Alex and Mary, both in their mid-forties, had just celebrated the tenth anniversary of Consulting, Inc., their market consulting business. The next morning, before going to work, Mary suffered a heart attack while jogging and died later that day. Alex suddenly lost his long-time business associate. What’s more, after the estate was settled, he found himself with a new co-owner – Mary’s husband.
The result was chaos. Mary’s husband had little interest or experience in running the firm. He needed cash for living expenses and asked Alex to buy out his interest in the business. But because most of his assets were tied up in the business, Alex was short of cash. Unfortunately, Alex and Mary’s husband were left with little choice but to sell the company on short notice for just a fraction of what they had hoped for.
How could this fictional disaster have been avoided? A buy-sell agreement and proper funding could have saved their business while providing needed income for Mary’s family after her death. Buy-sell agreements lay out how ownership will change hands and how the transfer will be paid for in case of a co-owner’s death, disability or retirement. Typically, the agreement provides for the purchase of the departing shareholder’s stock by the surviving shareholders or the company itself.

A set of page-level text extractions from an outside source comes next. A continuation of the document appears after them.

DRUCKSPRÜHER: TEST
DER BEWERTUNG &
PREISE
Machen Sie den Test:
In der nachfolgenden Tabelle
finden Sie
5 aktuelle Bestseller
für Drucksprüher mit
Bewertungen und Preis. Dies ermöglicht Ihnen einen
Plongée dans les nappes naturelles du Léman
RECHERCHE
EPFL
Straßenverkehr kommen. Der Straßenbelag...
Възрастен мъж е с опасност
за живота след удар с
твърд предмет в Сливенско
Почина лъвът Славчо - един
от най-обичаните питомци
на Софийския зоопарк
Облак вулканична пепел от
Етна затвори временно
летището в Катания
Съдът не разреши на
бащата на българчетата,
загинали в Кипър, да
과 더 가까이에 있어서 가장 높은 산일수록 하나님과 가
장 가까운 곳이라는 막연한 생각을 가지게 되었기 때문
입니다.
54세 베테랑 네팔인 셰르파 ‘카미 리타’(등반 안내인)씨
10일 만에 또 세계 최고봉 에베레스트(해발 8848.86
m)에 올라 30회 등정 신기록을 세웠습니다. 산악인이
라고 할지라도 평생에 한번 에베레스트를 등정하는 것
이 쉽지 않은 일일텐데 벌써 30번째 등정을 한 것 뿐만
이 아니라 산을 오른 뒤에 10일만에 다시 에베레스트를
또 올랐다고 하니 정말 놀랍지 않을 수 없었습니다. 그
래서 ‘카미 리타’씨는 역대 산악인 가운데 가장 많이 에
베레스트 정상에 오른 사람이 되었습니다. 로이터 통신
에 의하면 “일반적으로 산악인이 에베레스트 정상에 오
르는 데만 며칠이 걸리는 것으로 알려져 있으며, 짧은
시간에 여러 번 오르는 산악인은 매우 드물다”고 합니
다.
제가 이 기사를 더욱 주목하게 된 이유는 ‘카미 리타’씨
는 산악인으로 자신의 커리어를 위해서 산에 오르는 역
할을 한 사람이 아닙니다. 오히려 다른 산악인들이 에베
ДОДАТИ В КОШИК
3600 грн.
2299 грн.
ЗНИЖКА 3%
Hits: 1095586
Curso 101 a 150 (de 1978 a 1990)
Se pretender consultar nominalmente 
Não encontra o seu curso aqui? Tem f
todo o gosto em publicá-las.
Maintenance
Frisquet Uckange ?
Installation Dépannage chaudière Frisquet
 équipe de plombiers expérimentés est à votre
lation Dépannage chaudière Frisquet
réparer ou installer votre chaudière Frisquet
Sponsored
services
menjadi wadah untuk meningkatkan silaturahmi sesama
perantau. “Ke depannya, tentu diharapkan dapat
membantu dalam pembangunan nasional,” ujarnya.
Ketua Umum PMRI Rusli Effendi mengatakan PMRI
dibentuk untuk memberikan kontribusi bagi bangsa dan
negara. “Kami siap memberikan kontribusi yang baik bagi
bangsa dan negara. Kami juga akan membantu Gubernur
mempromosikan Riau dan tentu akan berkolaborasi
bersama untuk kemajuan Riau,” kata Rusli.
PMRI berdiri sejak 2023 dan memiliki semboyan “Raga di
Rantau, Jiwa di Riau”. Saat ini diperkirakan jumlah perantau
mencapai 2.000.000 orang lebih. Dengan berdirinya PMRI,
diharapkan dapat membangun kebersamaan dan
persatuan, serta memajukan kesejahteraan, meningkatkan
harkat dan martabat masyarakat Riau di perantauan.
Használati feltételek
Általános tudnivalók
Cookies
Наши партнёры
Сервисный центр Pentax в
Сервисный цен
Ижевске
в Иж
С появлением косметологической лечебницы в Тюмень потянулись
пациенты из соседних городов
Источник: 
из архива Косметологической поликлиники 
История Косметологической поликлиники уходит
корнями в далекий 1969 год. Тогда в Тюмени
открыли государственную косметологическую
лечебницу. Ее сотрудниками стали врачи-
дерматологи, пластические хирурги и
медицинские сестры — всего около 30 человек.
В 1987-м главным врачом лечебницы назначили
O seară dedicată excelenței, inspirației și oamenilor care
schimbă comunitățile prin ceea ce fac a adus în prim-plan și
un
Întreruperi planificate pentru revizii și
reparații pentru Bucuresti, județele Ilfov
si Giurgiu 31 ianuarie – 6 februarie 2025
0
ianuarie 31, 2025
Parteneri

A buy-sell agreement and its proper funding may achieve several goals: avoid liquidation of the business; facilitate an orderly continuation of the business; replace lost business income for a deceased owner’s heirs; set a purchase price that can fix the estate tax value of the decedent’s stock; and provide evidence to customers and creditors of the firm’s stability.
Buy-sell agreements can help protect your business and your family. Seek the guidance of a professional financial adviser who can identify the various issues and considerations that will help determine what type of buy-sell agreement makes the most sense for you.